Senator AYLETT (TASMANIA) - Ho w ?


Senator SPICER - By telling us that they did not vote as has been alleged.


Senator Aylett - We should then break the oath which we took here three years ago.


Senator SPICER - No breaking of their oath would be involved in such action. Two Tasmanian newspapers have been charged by the Leader of the Opposition with a serious offence, and, if I understand anything about the principles of British justice, the duty of the prosecutor is to prove his case.


Senator Keane -Which he did.


Senator SPICER - He did not. He produced a newspaper which contained a sta tement tha t, every member ofthis chamber believes to be true. The obligation lies on the Leader of the Opposition who, on this occasion, is taking on the task of prosecutor, to convince us that the statements in the newspapers are not true. So far he has done nothing to prove that they are untrue. Moreover, I challenge him to tell us that he believes that the statements are untrue. He is not prepared to do so, and yet we are asked to declare that these newspapers have been guilty of contempt.
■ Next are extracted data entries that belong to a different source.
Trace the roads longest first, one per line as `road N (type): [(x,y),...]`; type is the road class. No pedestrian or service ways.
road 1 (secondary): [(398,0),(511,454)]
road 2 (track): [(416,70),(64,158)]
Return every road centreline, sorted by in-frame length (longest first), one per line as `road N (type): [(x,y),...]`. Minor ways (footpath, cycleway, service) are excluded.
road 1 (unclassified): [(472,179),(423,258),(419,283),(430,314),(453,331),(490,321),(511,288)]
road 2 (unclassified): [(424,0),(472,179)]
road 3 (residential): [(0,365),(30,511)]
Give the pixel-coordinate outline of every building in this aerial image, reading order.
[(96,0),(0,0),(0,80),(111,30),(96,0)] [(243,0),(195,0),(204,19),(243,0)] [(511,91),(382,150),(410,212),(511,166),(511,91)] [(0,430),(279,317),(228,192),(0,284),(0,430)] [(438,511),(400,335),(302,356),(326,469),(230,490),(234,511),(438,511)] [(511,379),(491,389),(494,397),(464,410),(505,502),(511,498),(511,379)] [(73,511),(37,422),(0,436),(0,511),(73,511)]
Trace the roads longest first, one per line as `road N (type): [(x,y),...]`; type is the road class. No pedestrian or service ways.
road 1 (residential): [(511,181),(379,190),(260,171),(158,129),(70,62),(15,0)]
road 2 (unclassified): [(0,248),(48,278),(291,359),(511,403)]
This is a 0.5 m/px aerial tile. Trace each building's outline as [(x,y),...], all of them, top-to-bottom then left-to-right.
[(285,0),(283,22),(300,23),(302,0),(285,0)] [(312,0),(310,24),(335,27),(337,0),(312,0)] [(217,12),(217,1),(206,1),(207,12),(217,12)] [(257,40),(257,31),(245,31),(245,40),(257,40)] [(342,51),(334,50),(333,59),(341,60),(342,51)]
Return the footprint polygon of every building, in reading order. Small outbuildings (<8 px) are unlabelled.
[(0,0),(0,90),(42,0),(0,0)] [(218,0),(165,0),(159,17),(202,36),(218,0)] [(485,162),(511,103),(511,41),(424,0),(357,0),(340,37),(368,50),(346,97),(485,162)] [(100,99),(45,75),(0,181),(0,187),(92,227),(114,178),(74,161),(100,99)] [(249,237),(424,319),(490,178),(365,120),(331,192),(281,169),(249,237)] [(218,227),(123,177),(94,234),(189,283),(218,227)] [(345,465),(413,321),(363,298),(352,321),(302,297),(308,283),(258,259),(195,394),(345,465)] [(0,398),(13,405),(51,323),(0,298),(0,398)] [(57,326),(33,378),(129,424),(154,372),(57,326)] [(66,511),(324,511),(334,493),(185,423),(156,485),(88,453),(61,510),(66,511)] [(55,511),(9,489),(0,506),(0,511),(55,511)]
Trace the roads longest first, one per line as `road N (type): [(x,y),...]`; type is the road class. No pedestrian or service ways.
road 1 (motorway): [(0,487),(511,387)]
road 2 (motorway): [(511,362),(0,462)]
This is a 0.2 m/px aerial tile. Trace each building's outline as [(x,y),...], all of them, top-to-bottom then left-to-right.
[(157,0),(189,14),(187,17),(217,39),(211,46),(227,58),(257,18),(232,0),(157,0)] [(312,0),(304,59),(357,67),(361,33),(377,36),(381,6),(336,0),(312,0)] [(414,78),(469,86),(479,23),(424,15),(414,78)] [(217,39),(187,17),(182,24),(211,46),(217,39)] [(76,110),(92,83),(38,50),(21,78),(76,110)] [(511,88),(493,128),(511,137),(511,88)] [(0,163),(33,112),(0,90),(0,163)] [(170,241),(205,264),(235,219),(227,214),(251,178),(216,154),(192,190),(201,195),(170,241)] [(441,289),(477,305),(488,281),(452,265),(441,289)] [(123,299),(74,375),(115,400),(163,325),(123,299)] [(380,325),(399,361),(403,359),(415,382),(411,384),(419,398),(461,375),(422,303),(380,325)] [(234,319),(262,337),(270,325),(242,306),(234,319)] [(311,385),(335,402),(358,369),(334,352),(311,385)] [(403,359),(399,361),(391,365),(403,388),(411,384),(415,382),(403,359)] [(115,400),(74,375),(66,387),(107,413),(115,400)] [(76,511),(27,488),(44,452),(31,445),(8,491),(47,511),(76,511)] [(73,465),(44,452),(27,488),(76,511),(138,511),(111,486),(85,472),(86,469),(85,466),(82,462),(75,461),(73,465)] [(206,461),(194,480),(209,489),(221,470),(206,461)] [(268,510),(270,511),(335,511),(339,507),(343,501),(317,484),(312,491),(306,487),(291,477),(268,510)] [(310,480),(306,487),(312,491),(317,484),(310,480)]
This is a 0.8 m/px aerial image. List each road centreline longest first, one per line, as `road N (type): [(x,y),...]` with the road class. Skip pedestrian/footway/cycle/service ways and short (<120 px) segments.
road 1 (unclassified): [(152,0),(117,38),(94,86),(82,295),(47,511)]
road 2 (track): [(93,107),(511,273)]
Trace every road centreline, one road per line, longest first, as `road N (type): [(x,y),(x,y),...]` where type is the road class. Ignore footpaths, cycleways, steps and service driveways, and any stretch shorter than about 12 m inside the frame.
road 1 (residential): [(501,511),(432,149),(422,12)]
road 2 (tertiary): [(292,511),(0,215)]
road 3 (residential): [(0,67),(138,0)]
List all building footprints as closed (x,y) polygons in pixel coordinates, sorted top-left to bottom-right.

There is another important aspect of this subject. In a democracy it is a serious matter to find that a responsible political party would be prepared, if it controlled the censorship, to prevent the publication of the truth. Indeed, the Opposition would go farther, for it would use the censorship to prevent reasonable political criticism by newspapers. This newspaper comment has got under the skin of the Opposition, and that is the real cause of its complaint. The Opposition objects to the electors of Tasmania being told how their representatives in this chamber acted. I am not prepared to support the motion, for I believe that the carrying of it would bring Parliament into contempt.